Em Buenos Aires (há grande imigração galega na Argentina), em 1947, a letra foi composta por Xesús Freiro Dourado, mais conhecido como Pinciñas, e a melodia, por Anxo Romero Loxo, tendo como título inicial Ondiñas da nosa ría (Ondinhas de nossa ria, isto é, uma baía, estuário ou foz típica da península Ibérica). Em 1948 foi apresentada em público pela primeira vez pelo Coro Castelao, na mesma cidade, mas sua estreia oficial foi em 1950. Há muitas variações do texto, mas sua inspiração remonta ao século 19, nas variantes de cantos tradicionais das procissões em louvor à Virgem de Guadalupe, padroeira da cidade de Rianxo (em espanhol, Rianjo), no litoral da Galiza.

Mesmo dedicada à Virgem Maria, mãe de Jesus segundo a tradição católica, a letra não tem alusões religiosas, usando antes a figura da Nossa Senhora pra aludir à mulher galega que trabalha no mar. Na verdade, a intenção realmente inicial da letra era elogiar a beleza dessas mulheres, como se escuta na primeira gravação. Por causa do rádio, A Rianxeira passou os limites da imigração galega e chegou aos moradores nativos da Galiza, que abraçaram a versão chamada de “popular” pelo canal que fez a montagem original (e que mostra as licenças de uso). Esta também é a letra que aparece na Wikipédia em galego, de onde tirei as informações acima.

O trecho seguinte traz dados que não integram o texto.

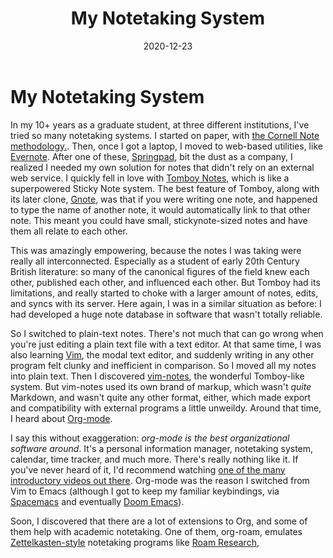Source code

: #+TITLE: My Notetaking System
#+DATE: 2020-12-23
#+TAGS: misc

* My Notetaking System
  :PROPERTIES:
  :CUSTOM_ID: my-notetaking-system
  :END:

In my 10+ years as a graduate student, at three different institutions, I've tried so many notetaking systems. I started on paper, with [[https://en.wikipedia.org/wiki/Cornell_Notes][the Cornell Note methodology.]]. Then, once I got a laptop, I moved to web-based utilities, like [[https://evernote.com/][Evernote]]. After one of these, [[https://en.wikipedia.org/wiki/Springpad][Springpad]], bit the dust as a company, I realized I needed my own solution for notes that didn't rely on an external web service. I quickly fell in love with [[https://en.wikipedia.org/wiki/Tomboy_(software)][Tomboy Notes]], which is like a superpowered Sticky Note system. The best feature of Tomboy, along with its later clone, [[https://en.wikipedia.org/wiki/Gnote][Gnote]], was that if you were writing one note, and happened to type the name of another note, it would automatically link to that other note. This meant you could have small, stickynote-sized notes and have them all relate to each other.

This was amazingly empowering, because the notes I was taking were really all interconnected. Especially as a student of early 20th Century British literature: so many of the canonical figures of the field knew each other, published each other, and influenced each other. But Tomboy had its limitations, and really started to choke with a larger amount of notes, edits, and syncs with its server. Here again, I was in a similar situation as before: I had developed a huge note database in software that wasn't totally reliable.

So I switched to plain-text notes. There's not much that can go wrong when you're just editing a plain text file with a text editor. At that same time, I was also learning [[https://en.wikipedia.org/wiki/Vim_(text_editor)][Vim]], the modal text editor, and suddenly writing in any other program felt clunky and inefficient in comparison. So I moved all my notes into plain text. Then I discovered [[https://github.com/xolox/vim-notes][vim-notes]], the wonderful Tomboy-like system. But vim-notes used its own brand of markup, which wasn't /quite/ Markdown, and wasn't quite any other format, either, which made export and compatibility with external programs a little unweildy. Around that time, I heard about [[https://en.wikipedia.org/wiki/Org-mode][Org-mode]].

I say this without exaggeration: /org-mode is the best organizational software around/. It's a personal information manager, notetaking system, calendar, time tracker, and much more. There's really nothing like it. If you've never heard of it, I'd recommend watching [[https://www.youtube.com/results?search_query=org+mode][one of the many introductory videos out there]]. Org-mode was the reason I switched from Vim to Emacs (although I got to keep my familiar keybindings, via [[https://www.spacemacs.org/][Spacemacs]] and eventually [[https://github.com/hlissner/doom-emacs][Doom Emacs]]).

Soon, I discovered that there are a lot of extensions to Org, and some of them help with academic notetaking. One of them, org-roam, emulates [[https://en.wikipedia.org/wiki/Zettelkasten][Zettelkasten-style]] notetaking programs like [[https://roamresearch.com/][Roam Research]],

Vários artistas famosos regravaram a música, entre eles a genial Ana Kiro, falecida em 2010. Além de ser praticamente um “hino” dos galegos, também tem sido cantada desde os anos 90 em muitas partidas em estádios de futebol pelas torcidas locais. Confesso que embora o galego seja muito parecido com o português, utilizei a única tradução estrangeira disponível (na Wikipédia francesa) pra ter certeza do significado de certas palavras ditas “transparentes”. Há inclusive o verbo marearse (marear), que é “ficar enjoado numa embarcação por causa do balanço do mar”, de onde vem também a expressão francesa mal de mer (enjoo no geral). A legenda é bilíngue (eu só inseri o texto em português), mas o original galego também segue abaixo, sendo cada 2 versos repetidos nas estrofes:


1) A virxe de Guadalupe
Cando veu para Rianxo,
O barquiño que a trouxo
Era de pau de laranxo.

Refrão (2x):
Ondiñas veñen, ondiñas veñen,
Ondiñas veñen e van.
Non te embarques, rianxeira,
Que te vas a marear.

2) A virxe de Guadalupe
Cando vai pola ribeira,
Descalciña pola area
Parece unha rianxeira.

(Refrão 2x)

3) Á virxe de Guadalupe
Quen a puxo moreniña?
Foi a raíña de sol
Que entrou pola ventaniña.

(Refrão 2x)


Descobri por acaso este episódio documental, contando a história da composição de A Rianxeira e da imigração galega na Argentina. Há uma versão disponível no YouTube, mas ela está em formato quadrado e com menor qualidade. A Televisão da Galiza tem um programa chamado No bico un cantar, que conta detalhes da trajetória de um cantor ou da história social de uma dada região partindo de uma canção específica desse artista. Este episódio foi o inaugural do programa e data de 1.º de janeiro de 2013.

Não legendei, porque ou você pode entender com algum esforço, ou pode fazê-lo após se acostumar com a sonoridade do idioma. Divirta-se, e acesse também a versão no site da TVG, pra prestigiar o trabalho dessa cultura regional!